_Exercise data_

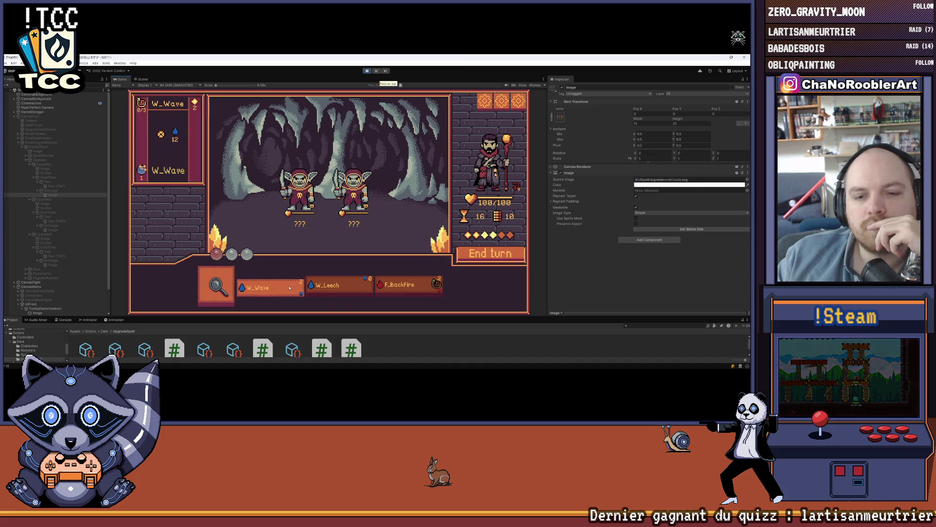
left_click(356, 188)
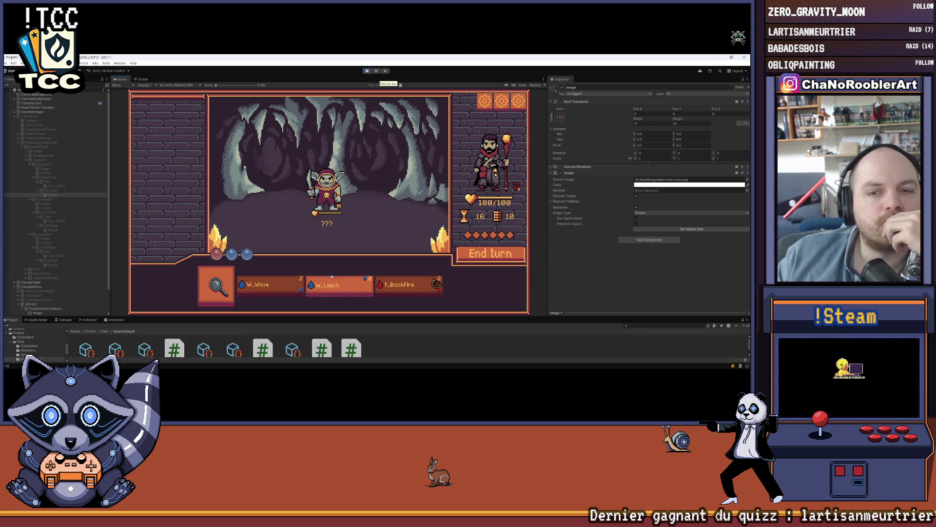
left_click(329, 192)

* * *

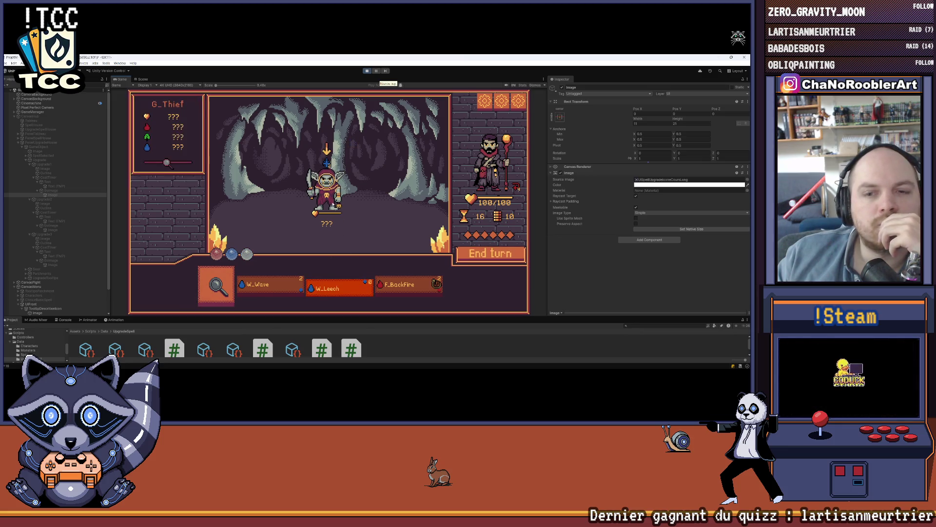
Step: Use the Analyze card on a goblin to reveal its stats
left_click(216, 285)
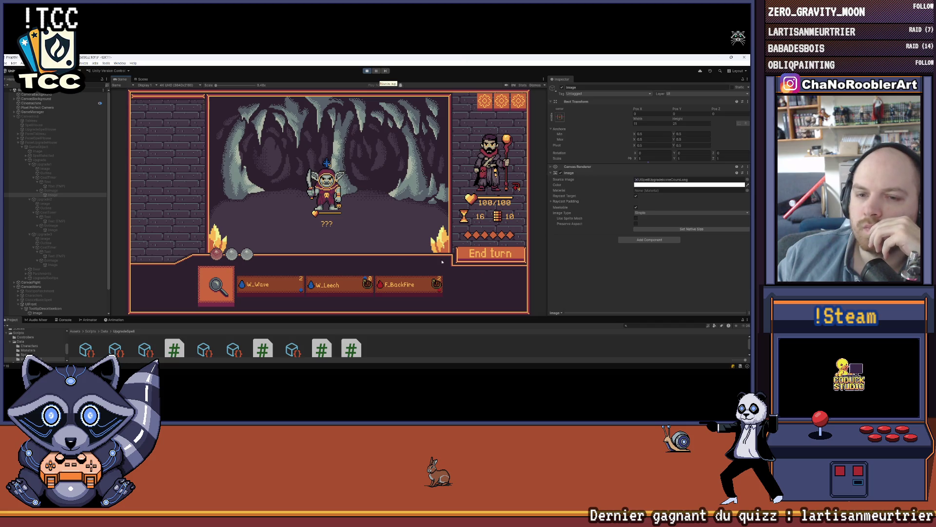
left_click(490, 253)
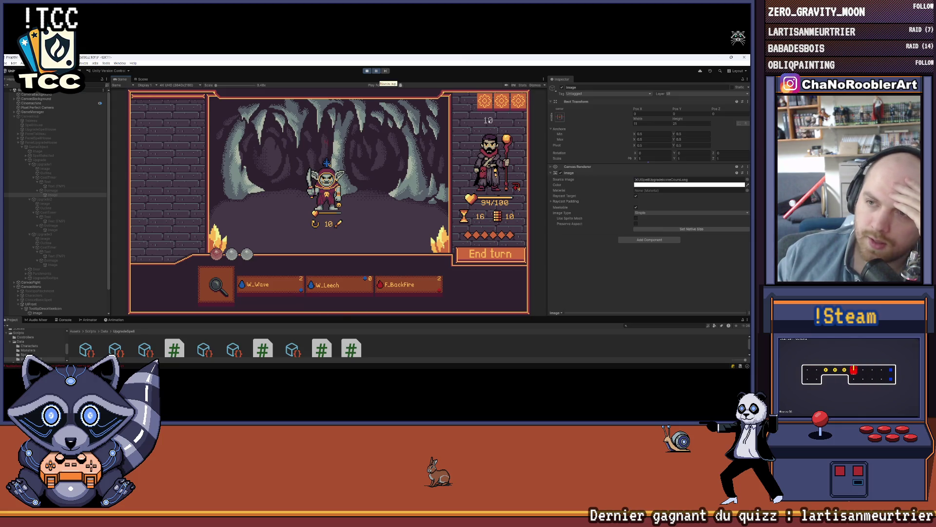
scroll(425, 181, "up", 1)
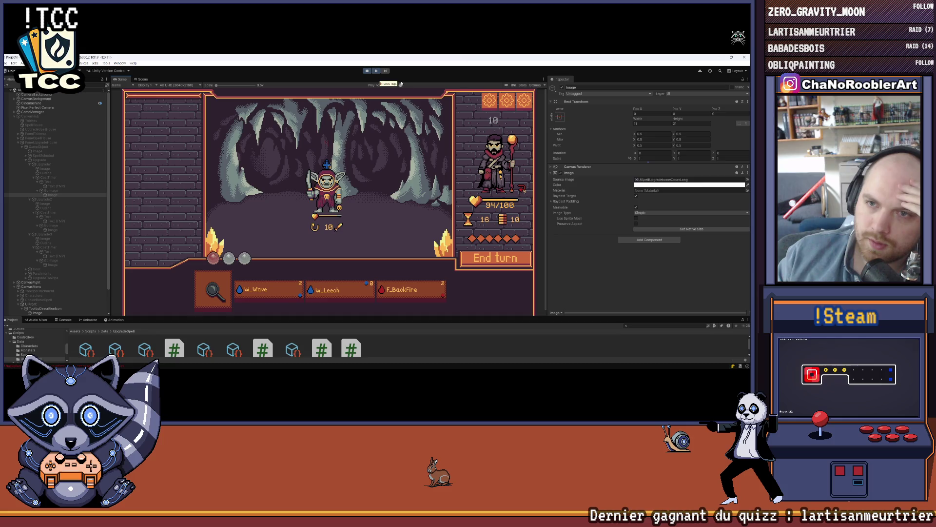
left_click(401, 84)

--

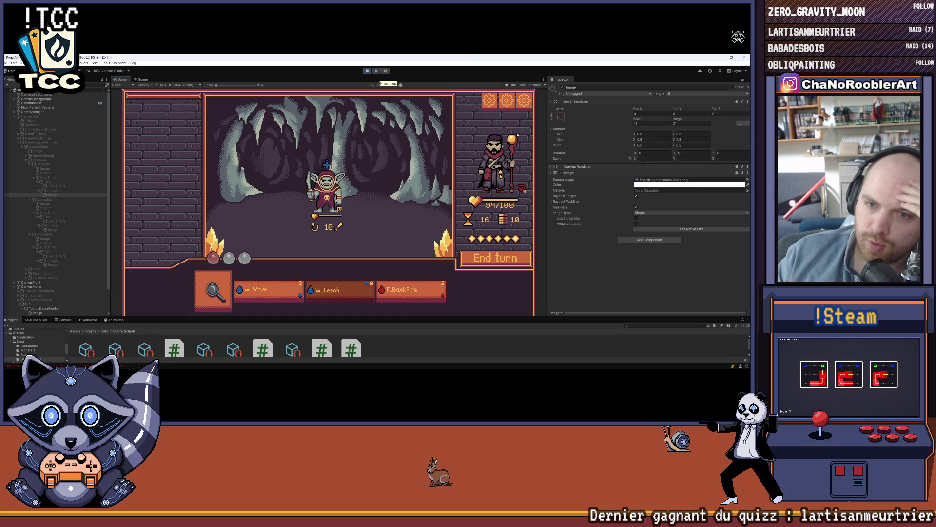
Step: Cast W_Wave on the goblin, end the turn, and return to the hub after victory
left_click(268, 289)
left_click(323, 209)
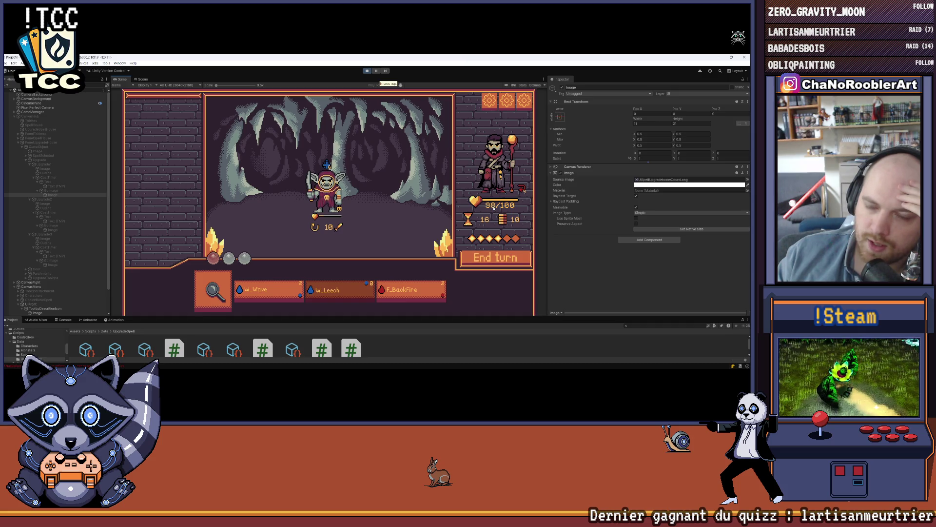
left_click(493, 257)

_What is expected_
Using the data above, print only the lines starting at the one with "Step: Use the" and ending at the one with "left_click(401, 84)", exactly as they stand, minus the pictures.

_Written answer_
Step: Use the Analyze card on a goblin to reveal its stats
left_click(216, 285)
left_click(490, 253)
scroll(425, 181, "up", 1)
left_click(401, 84)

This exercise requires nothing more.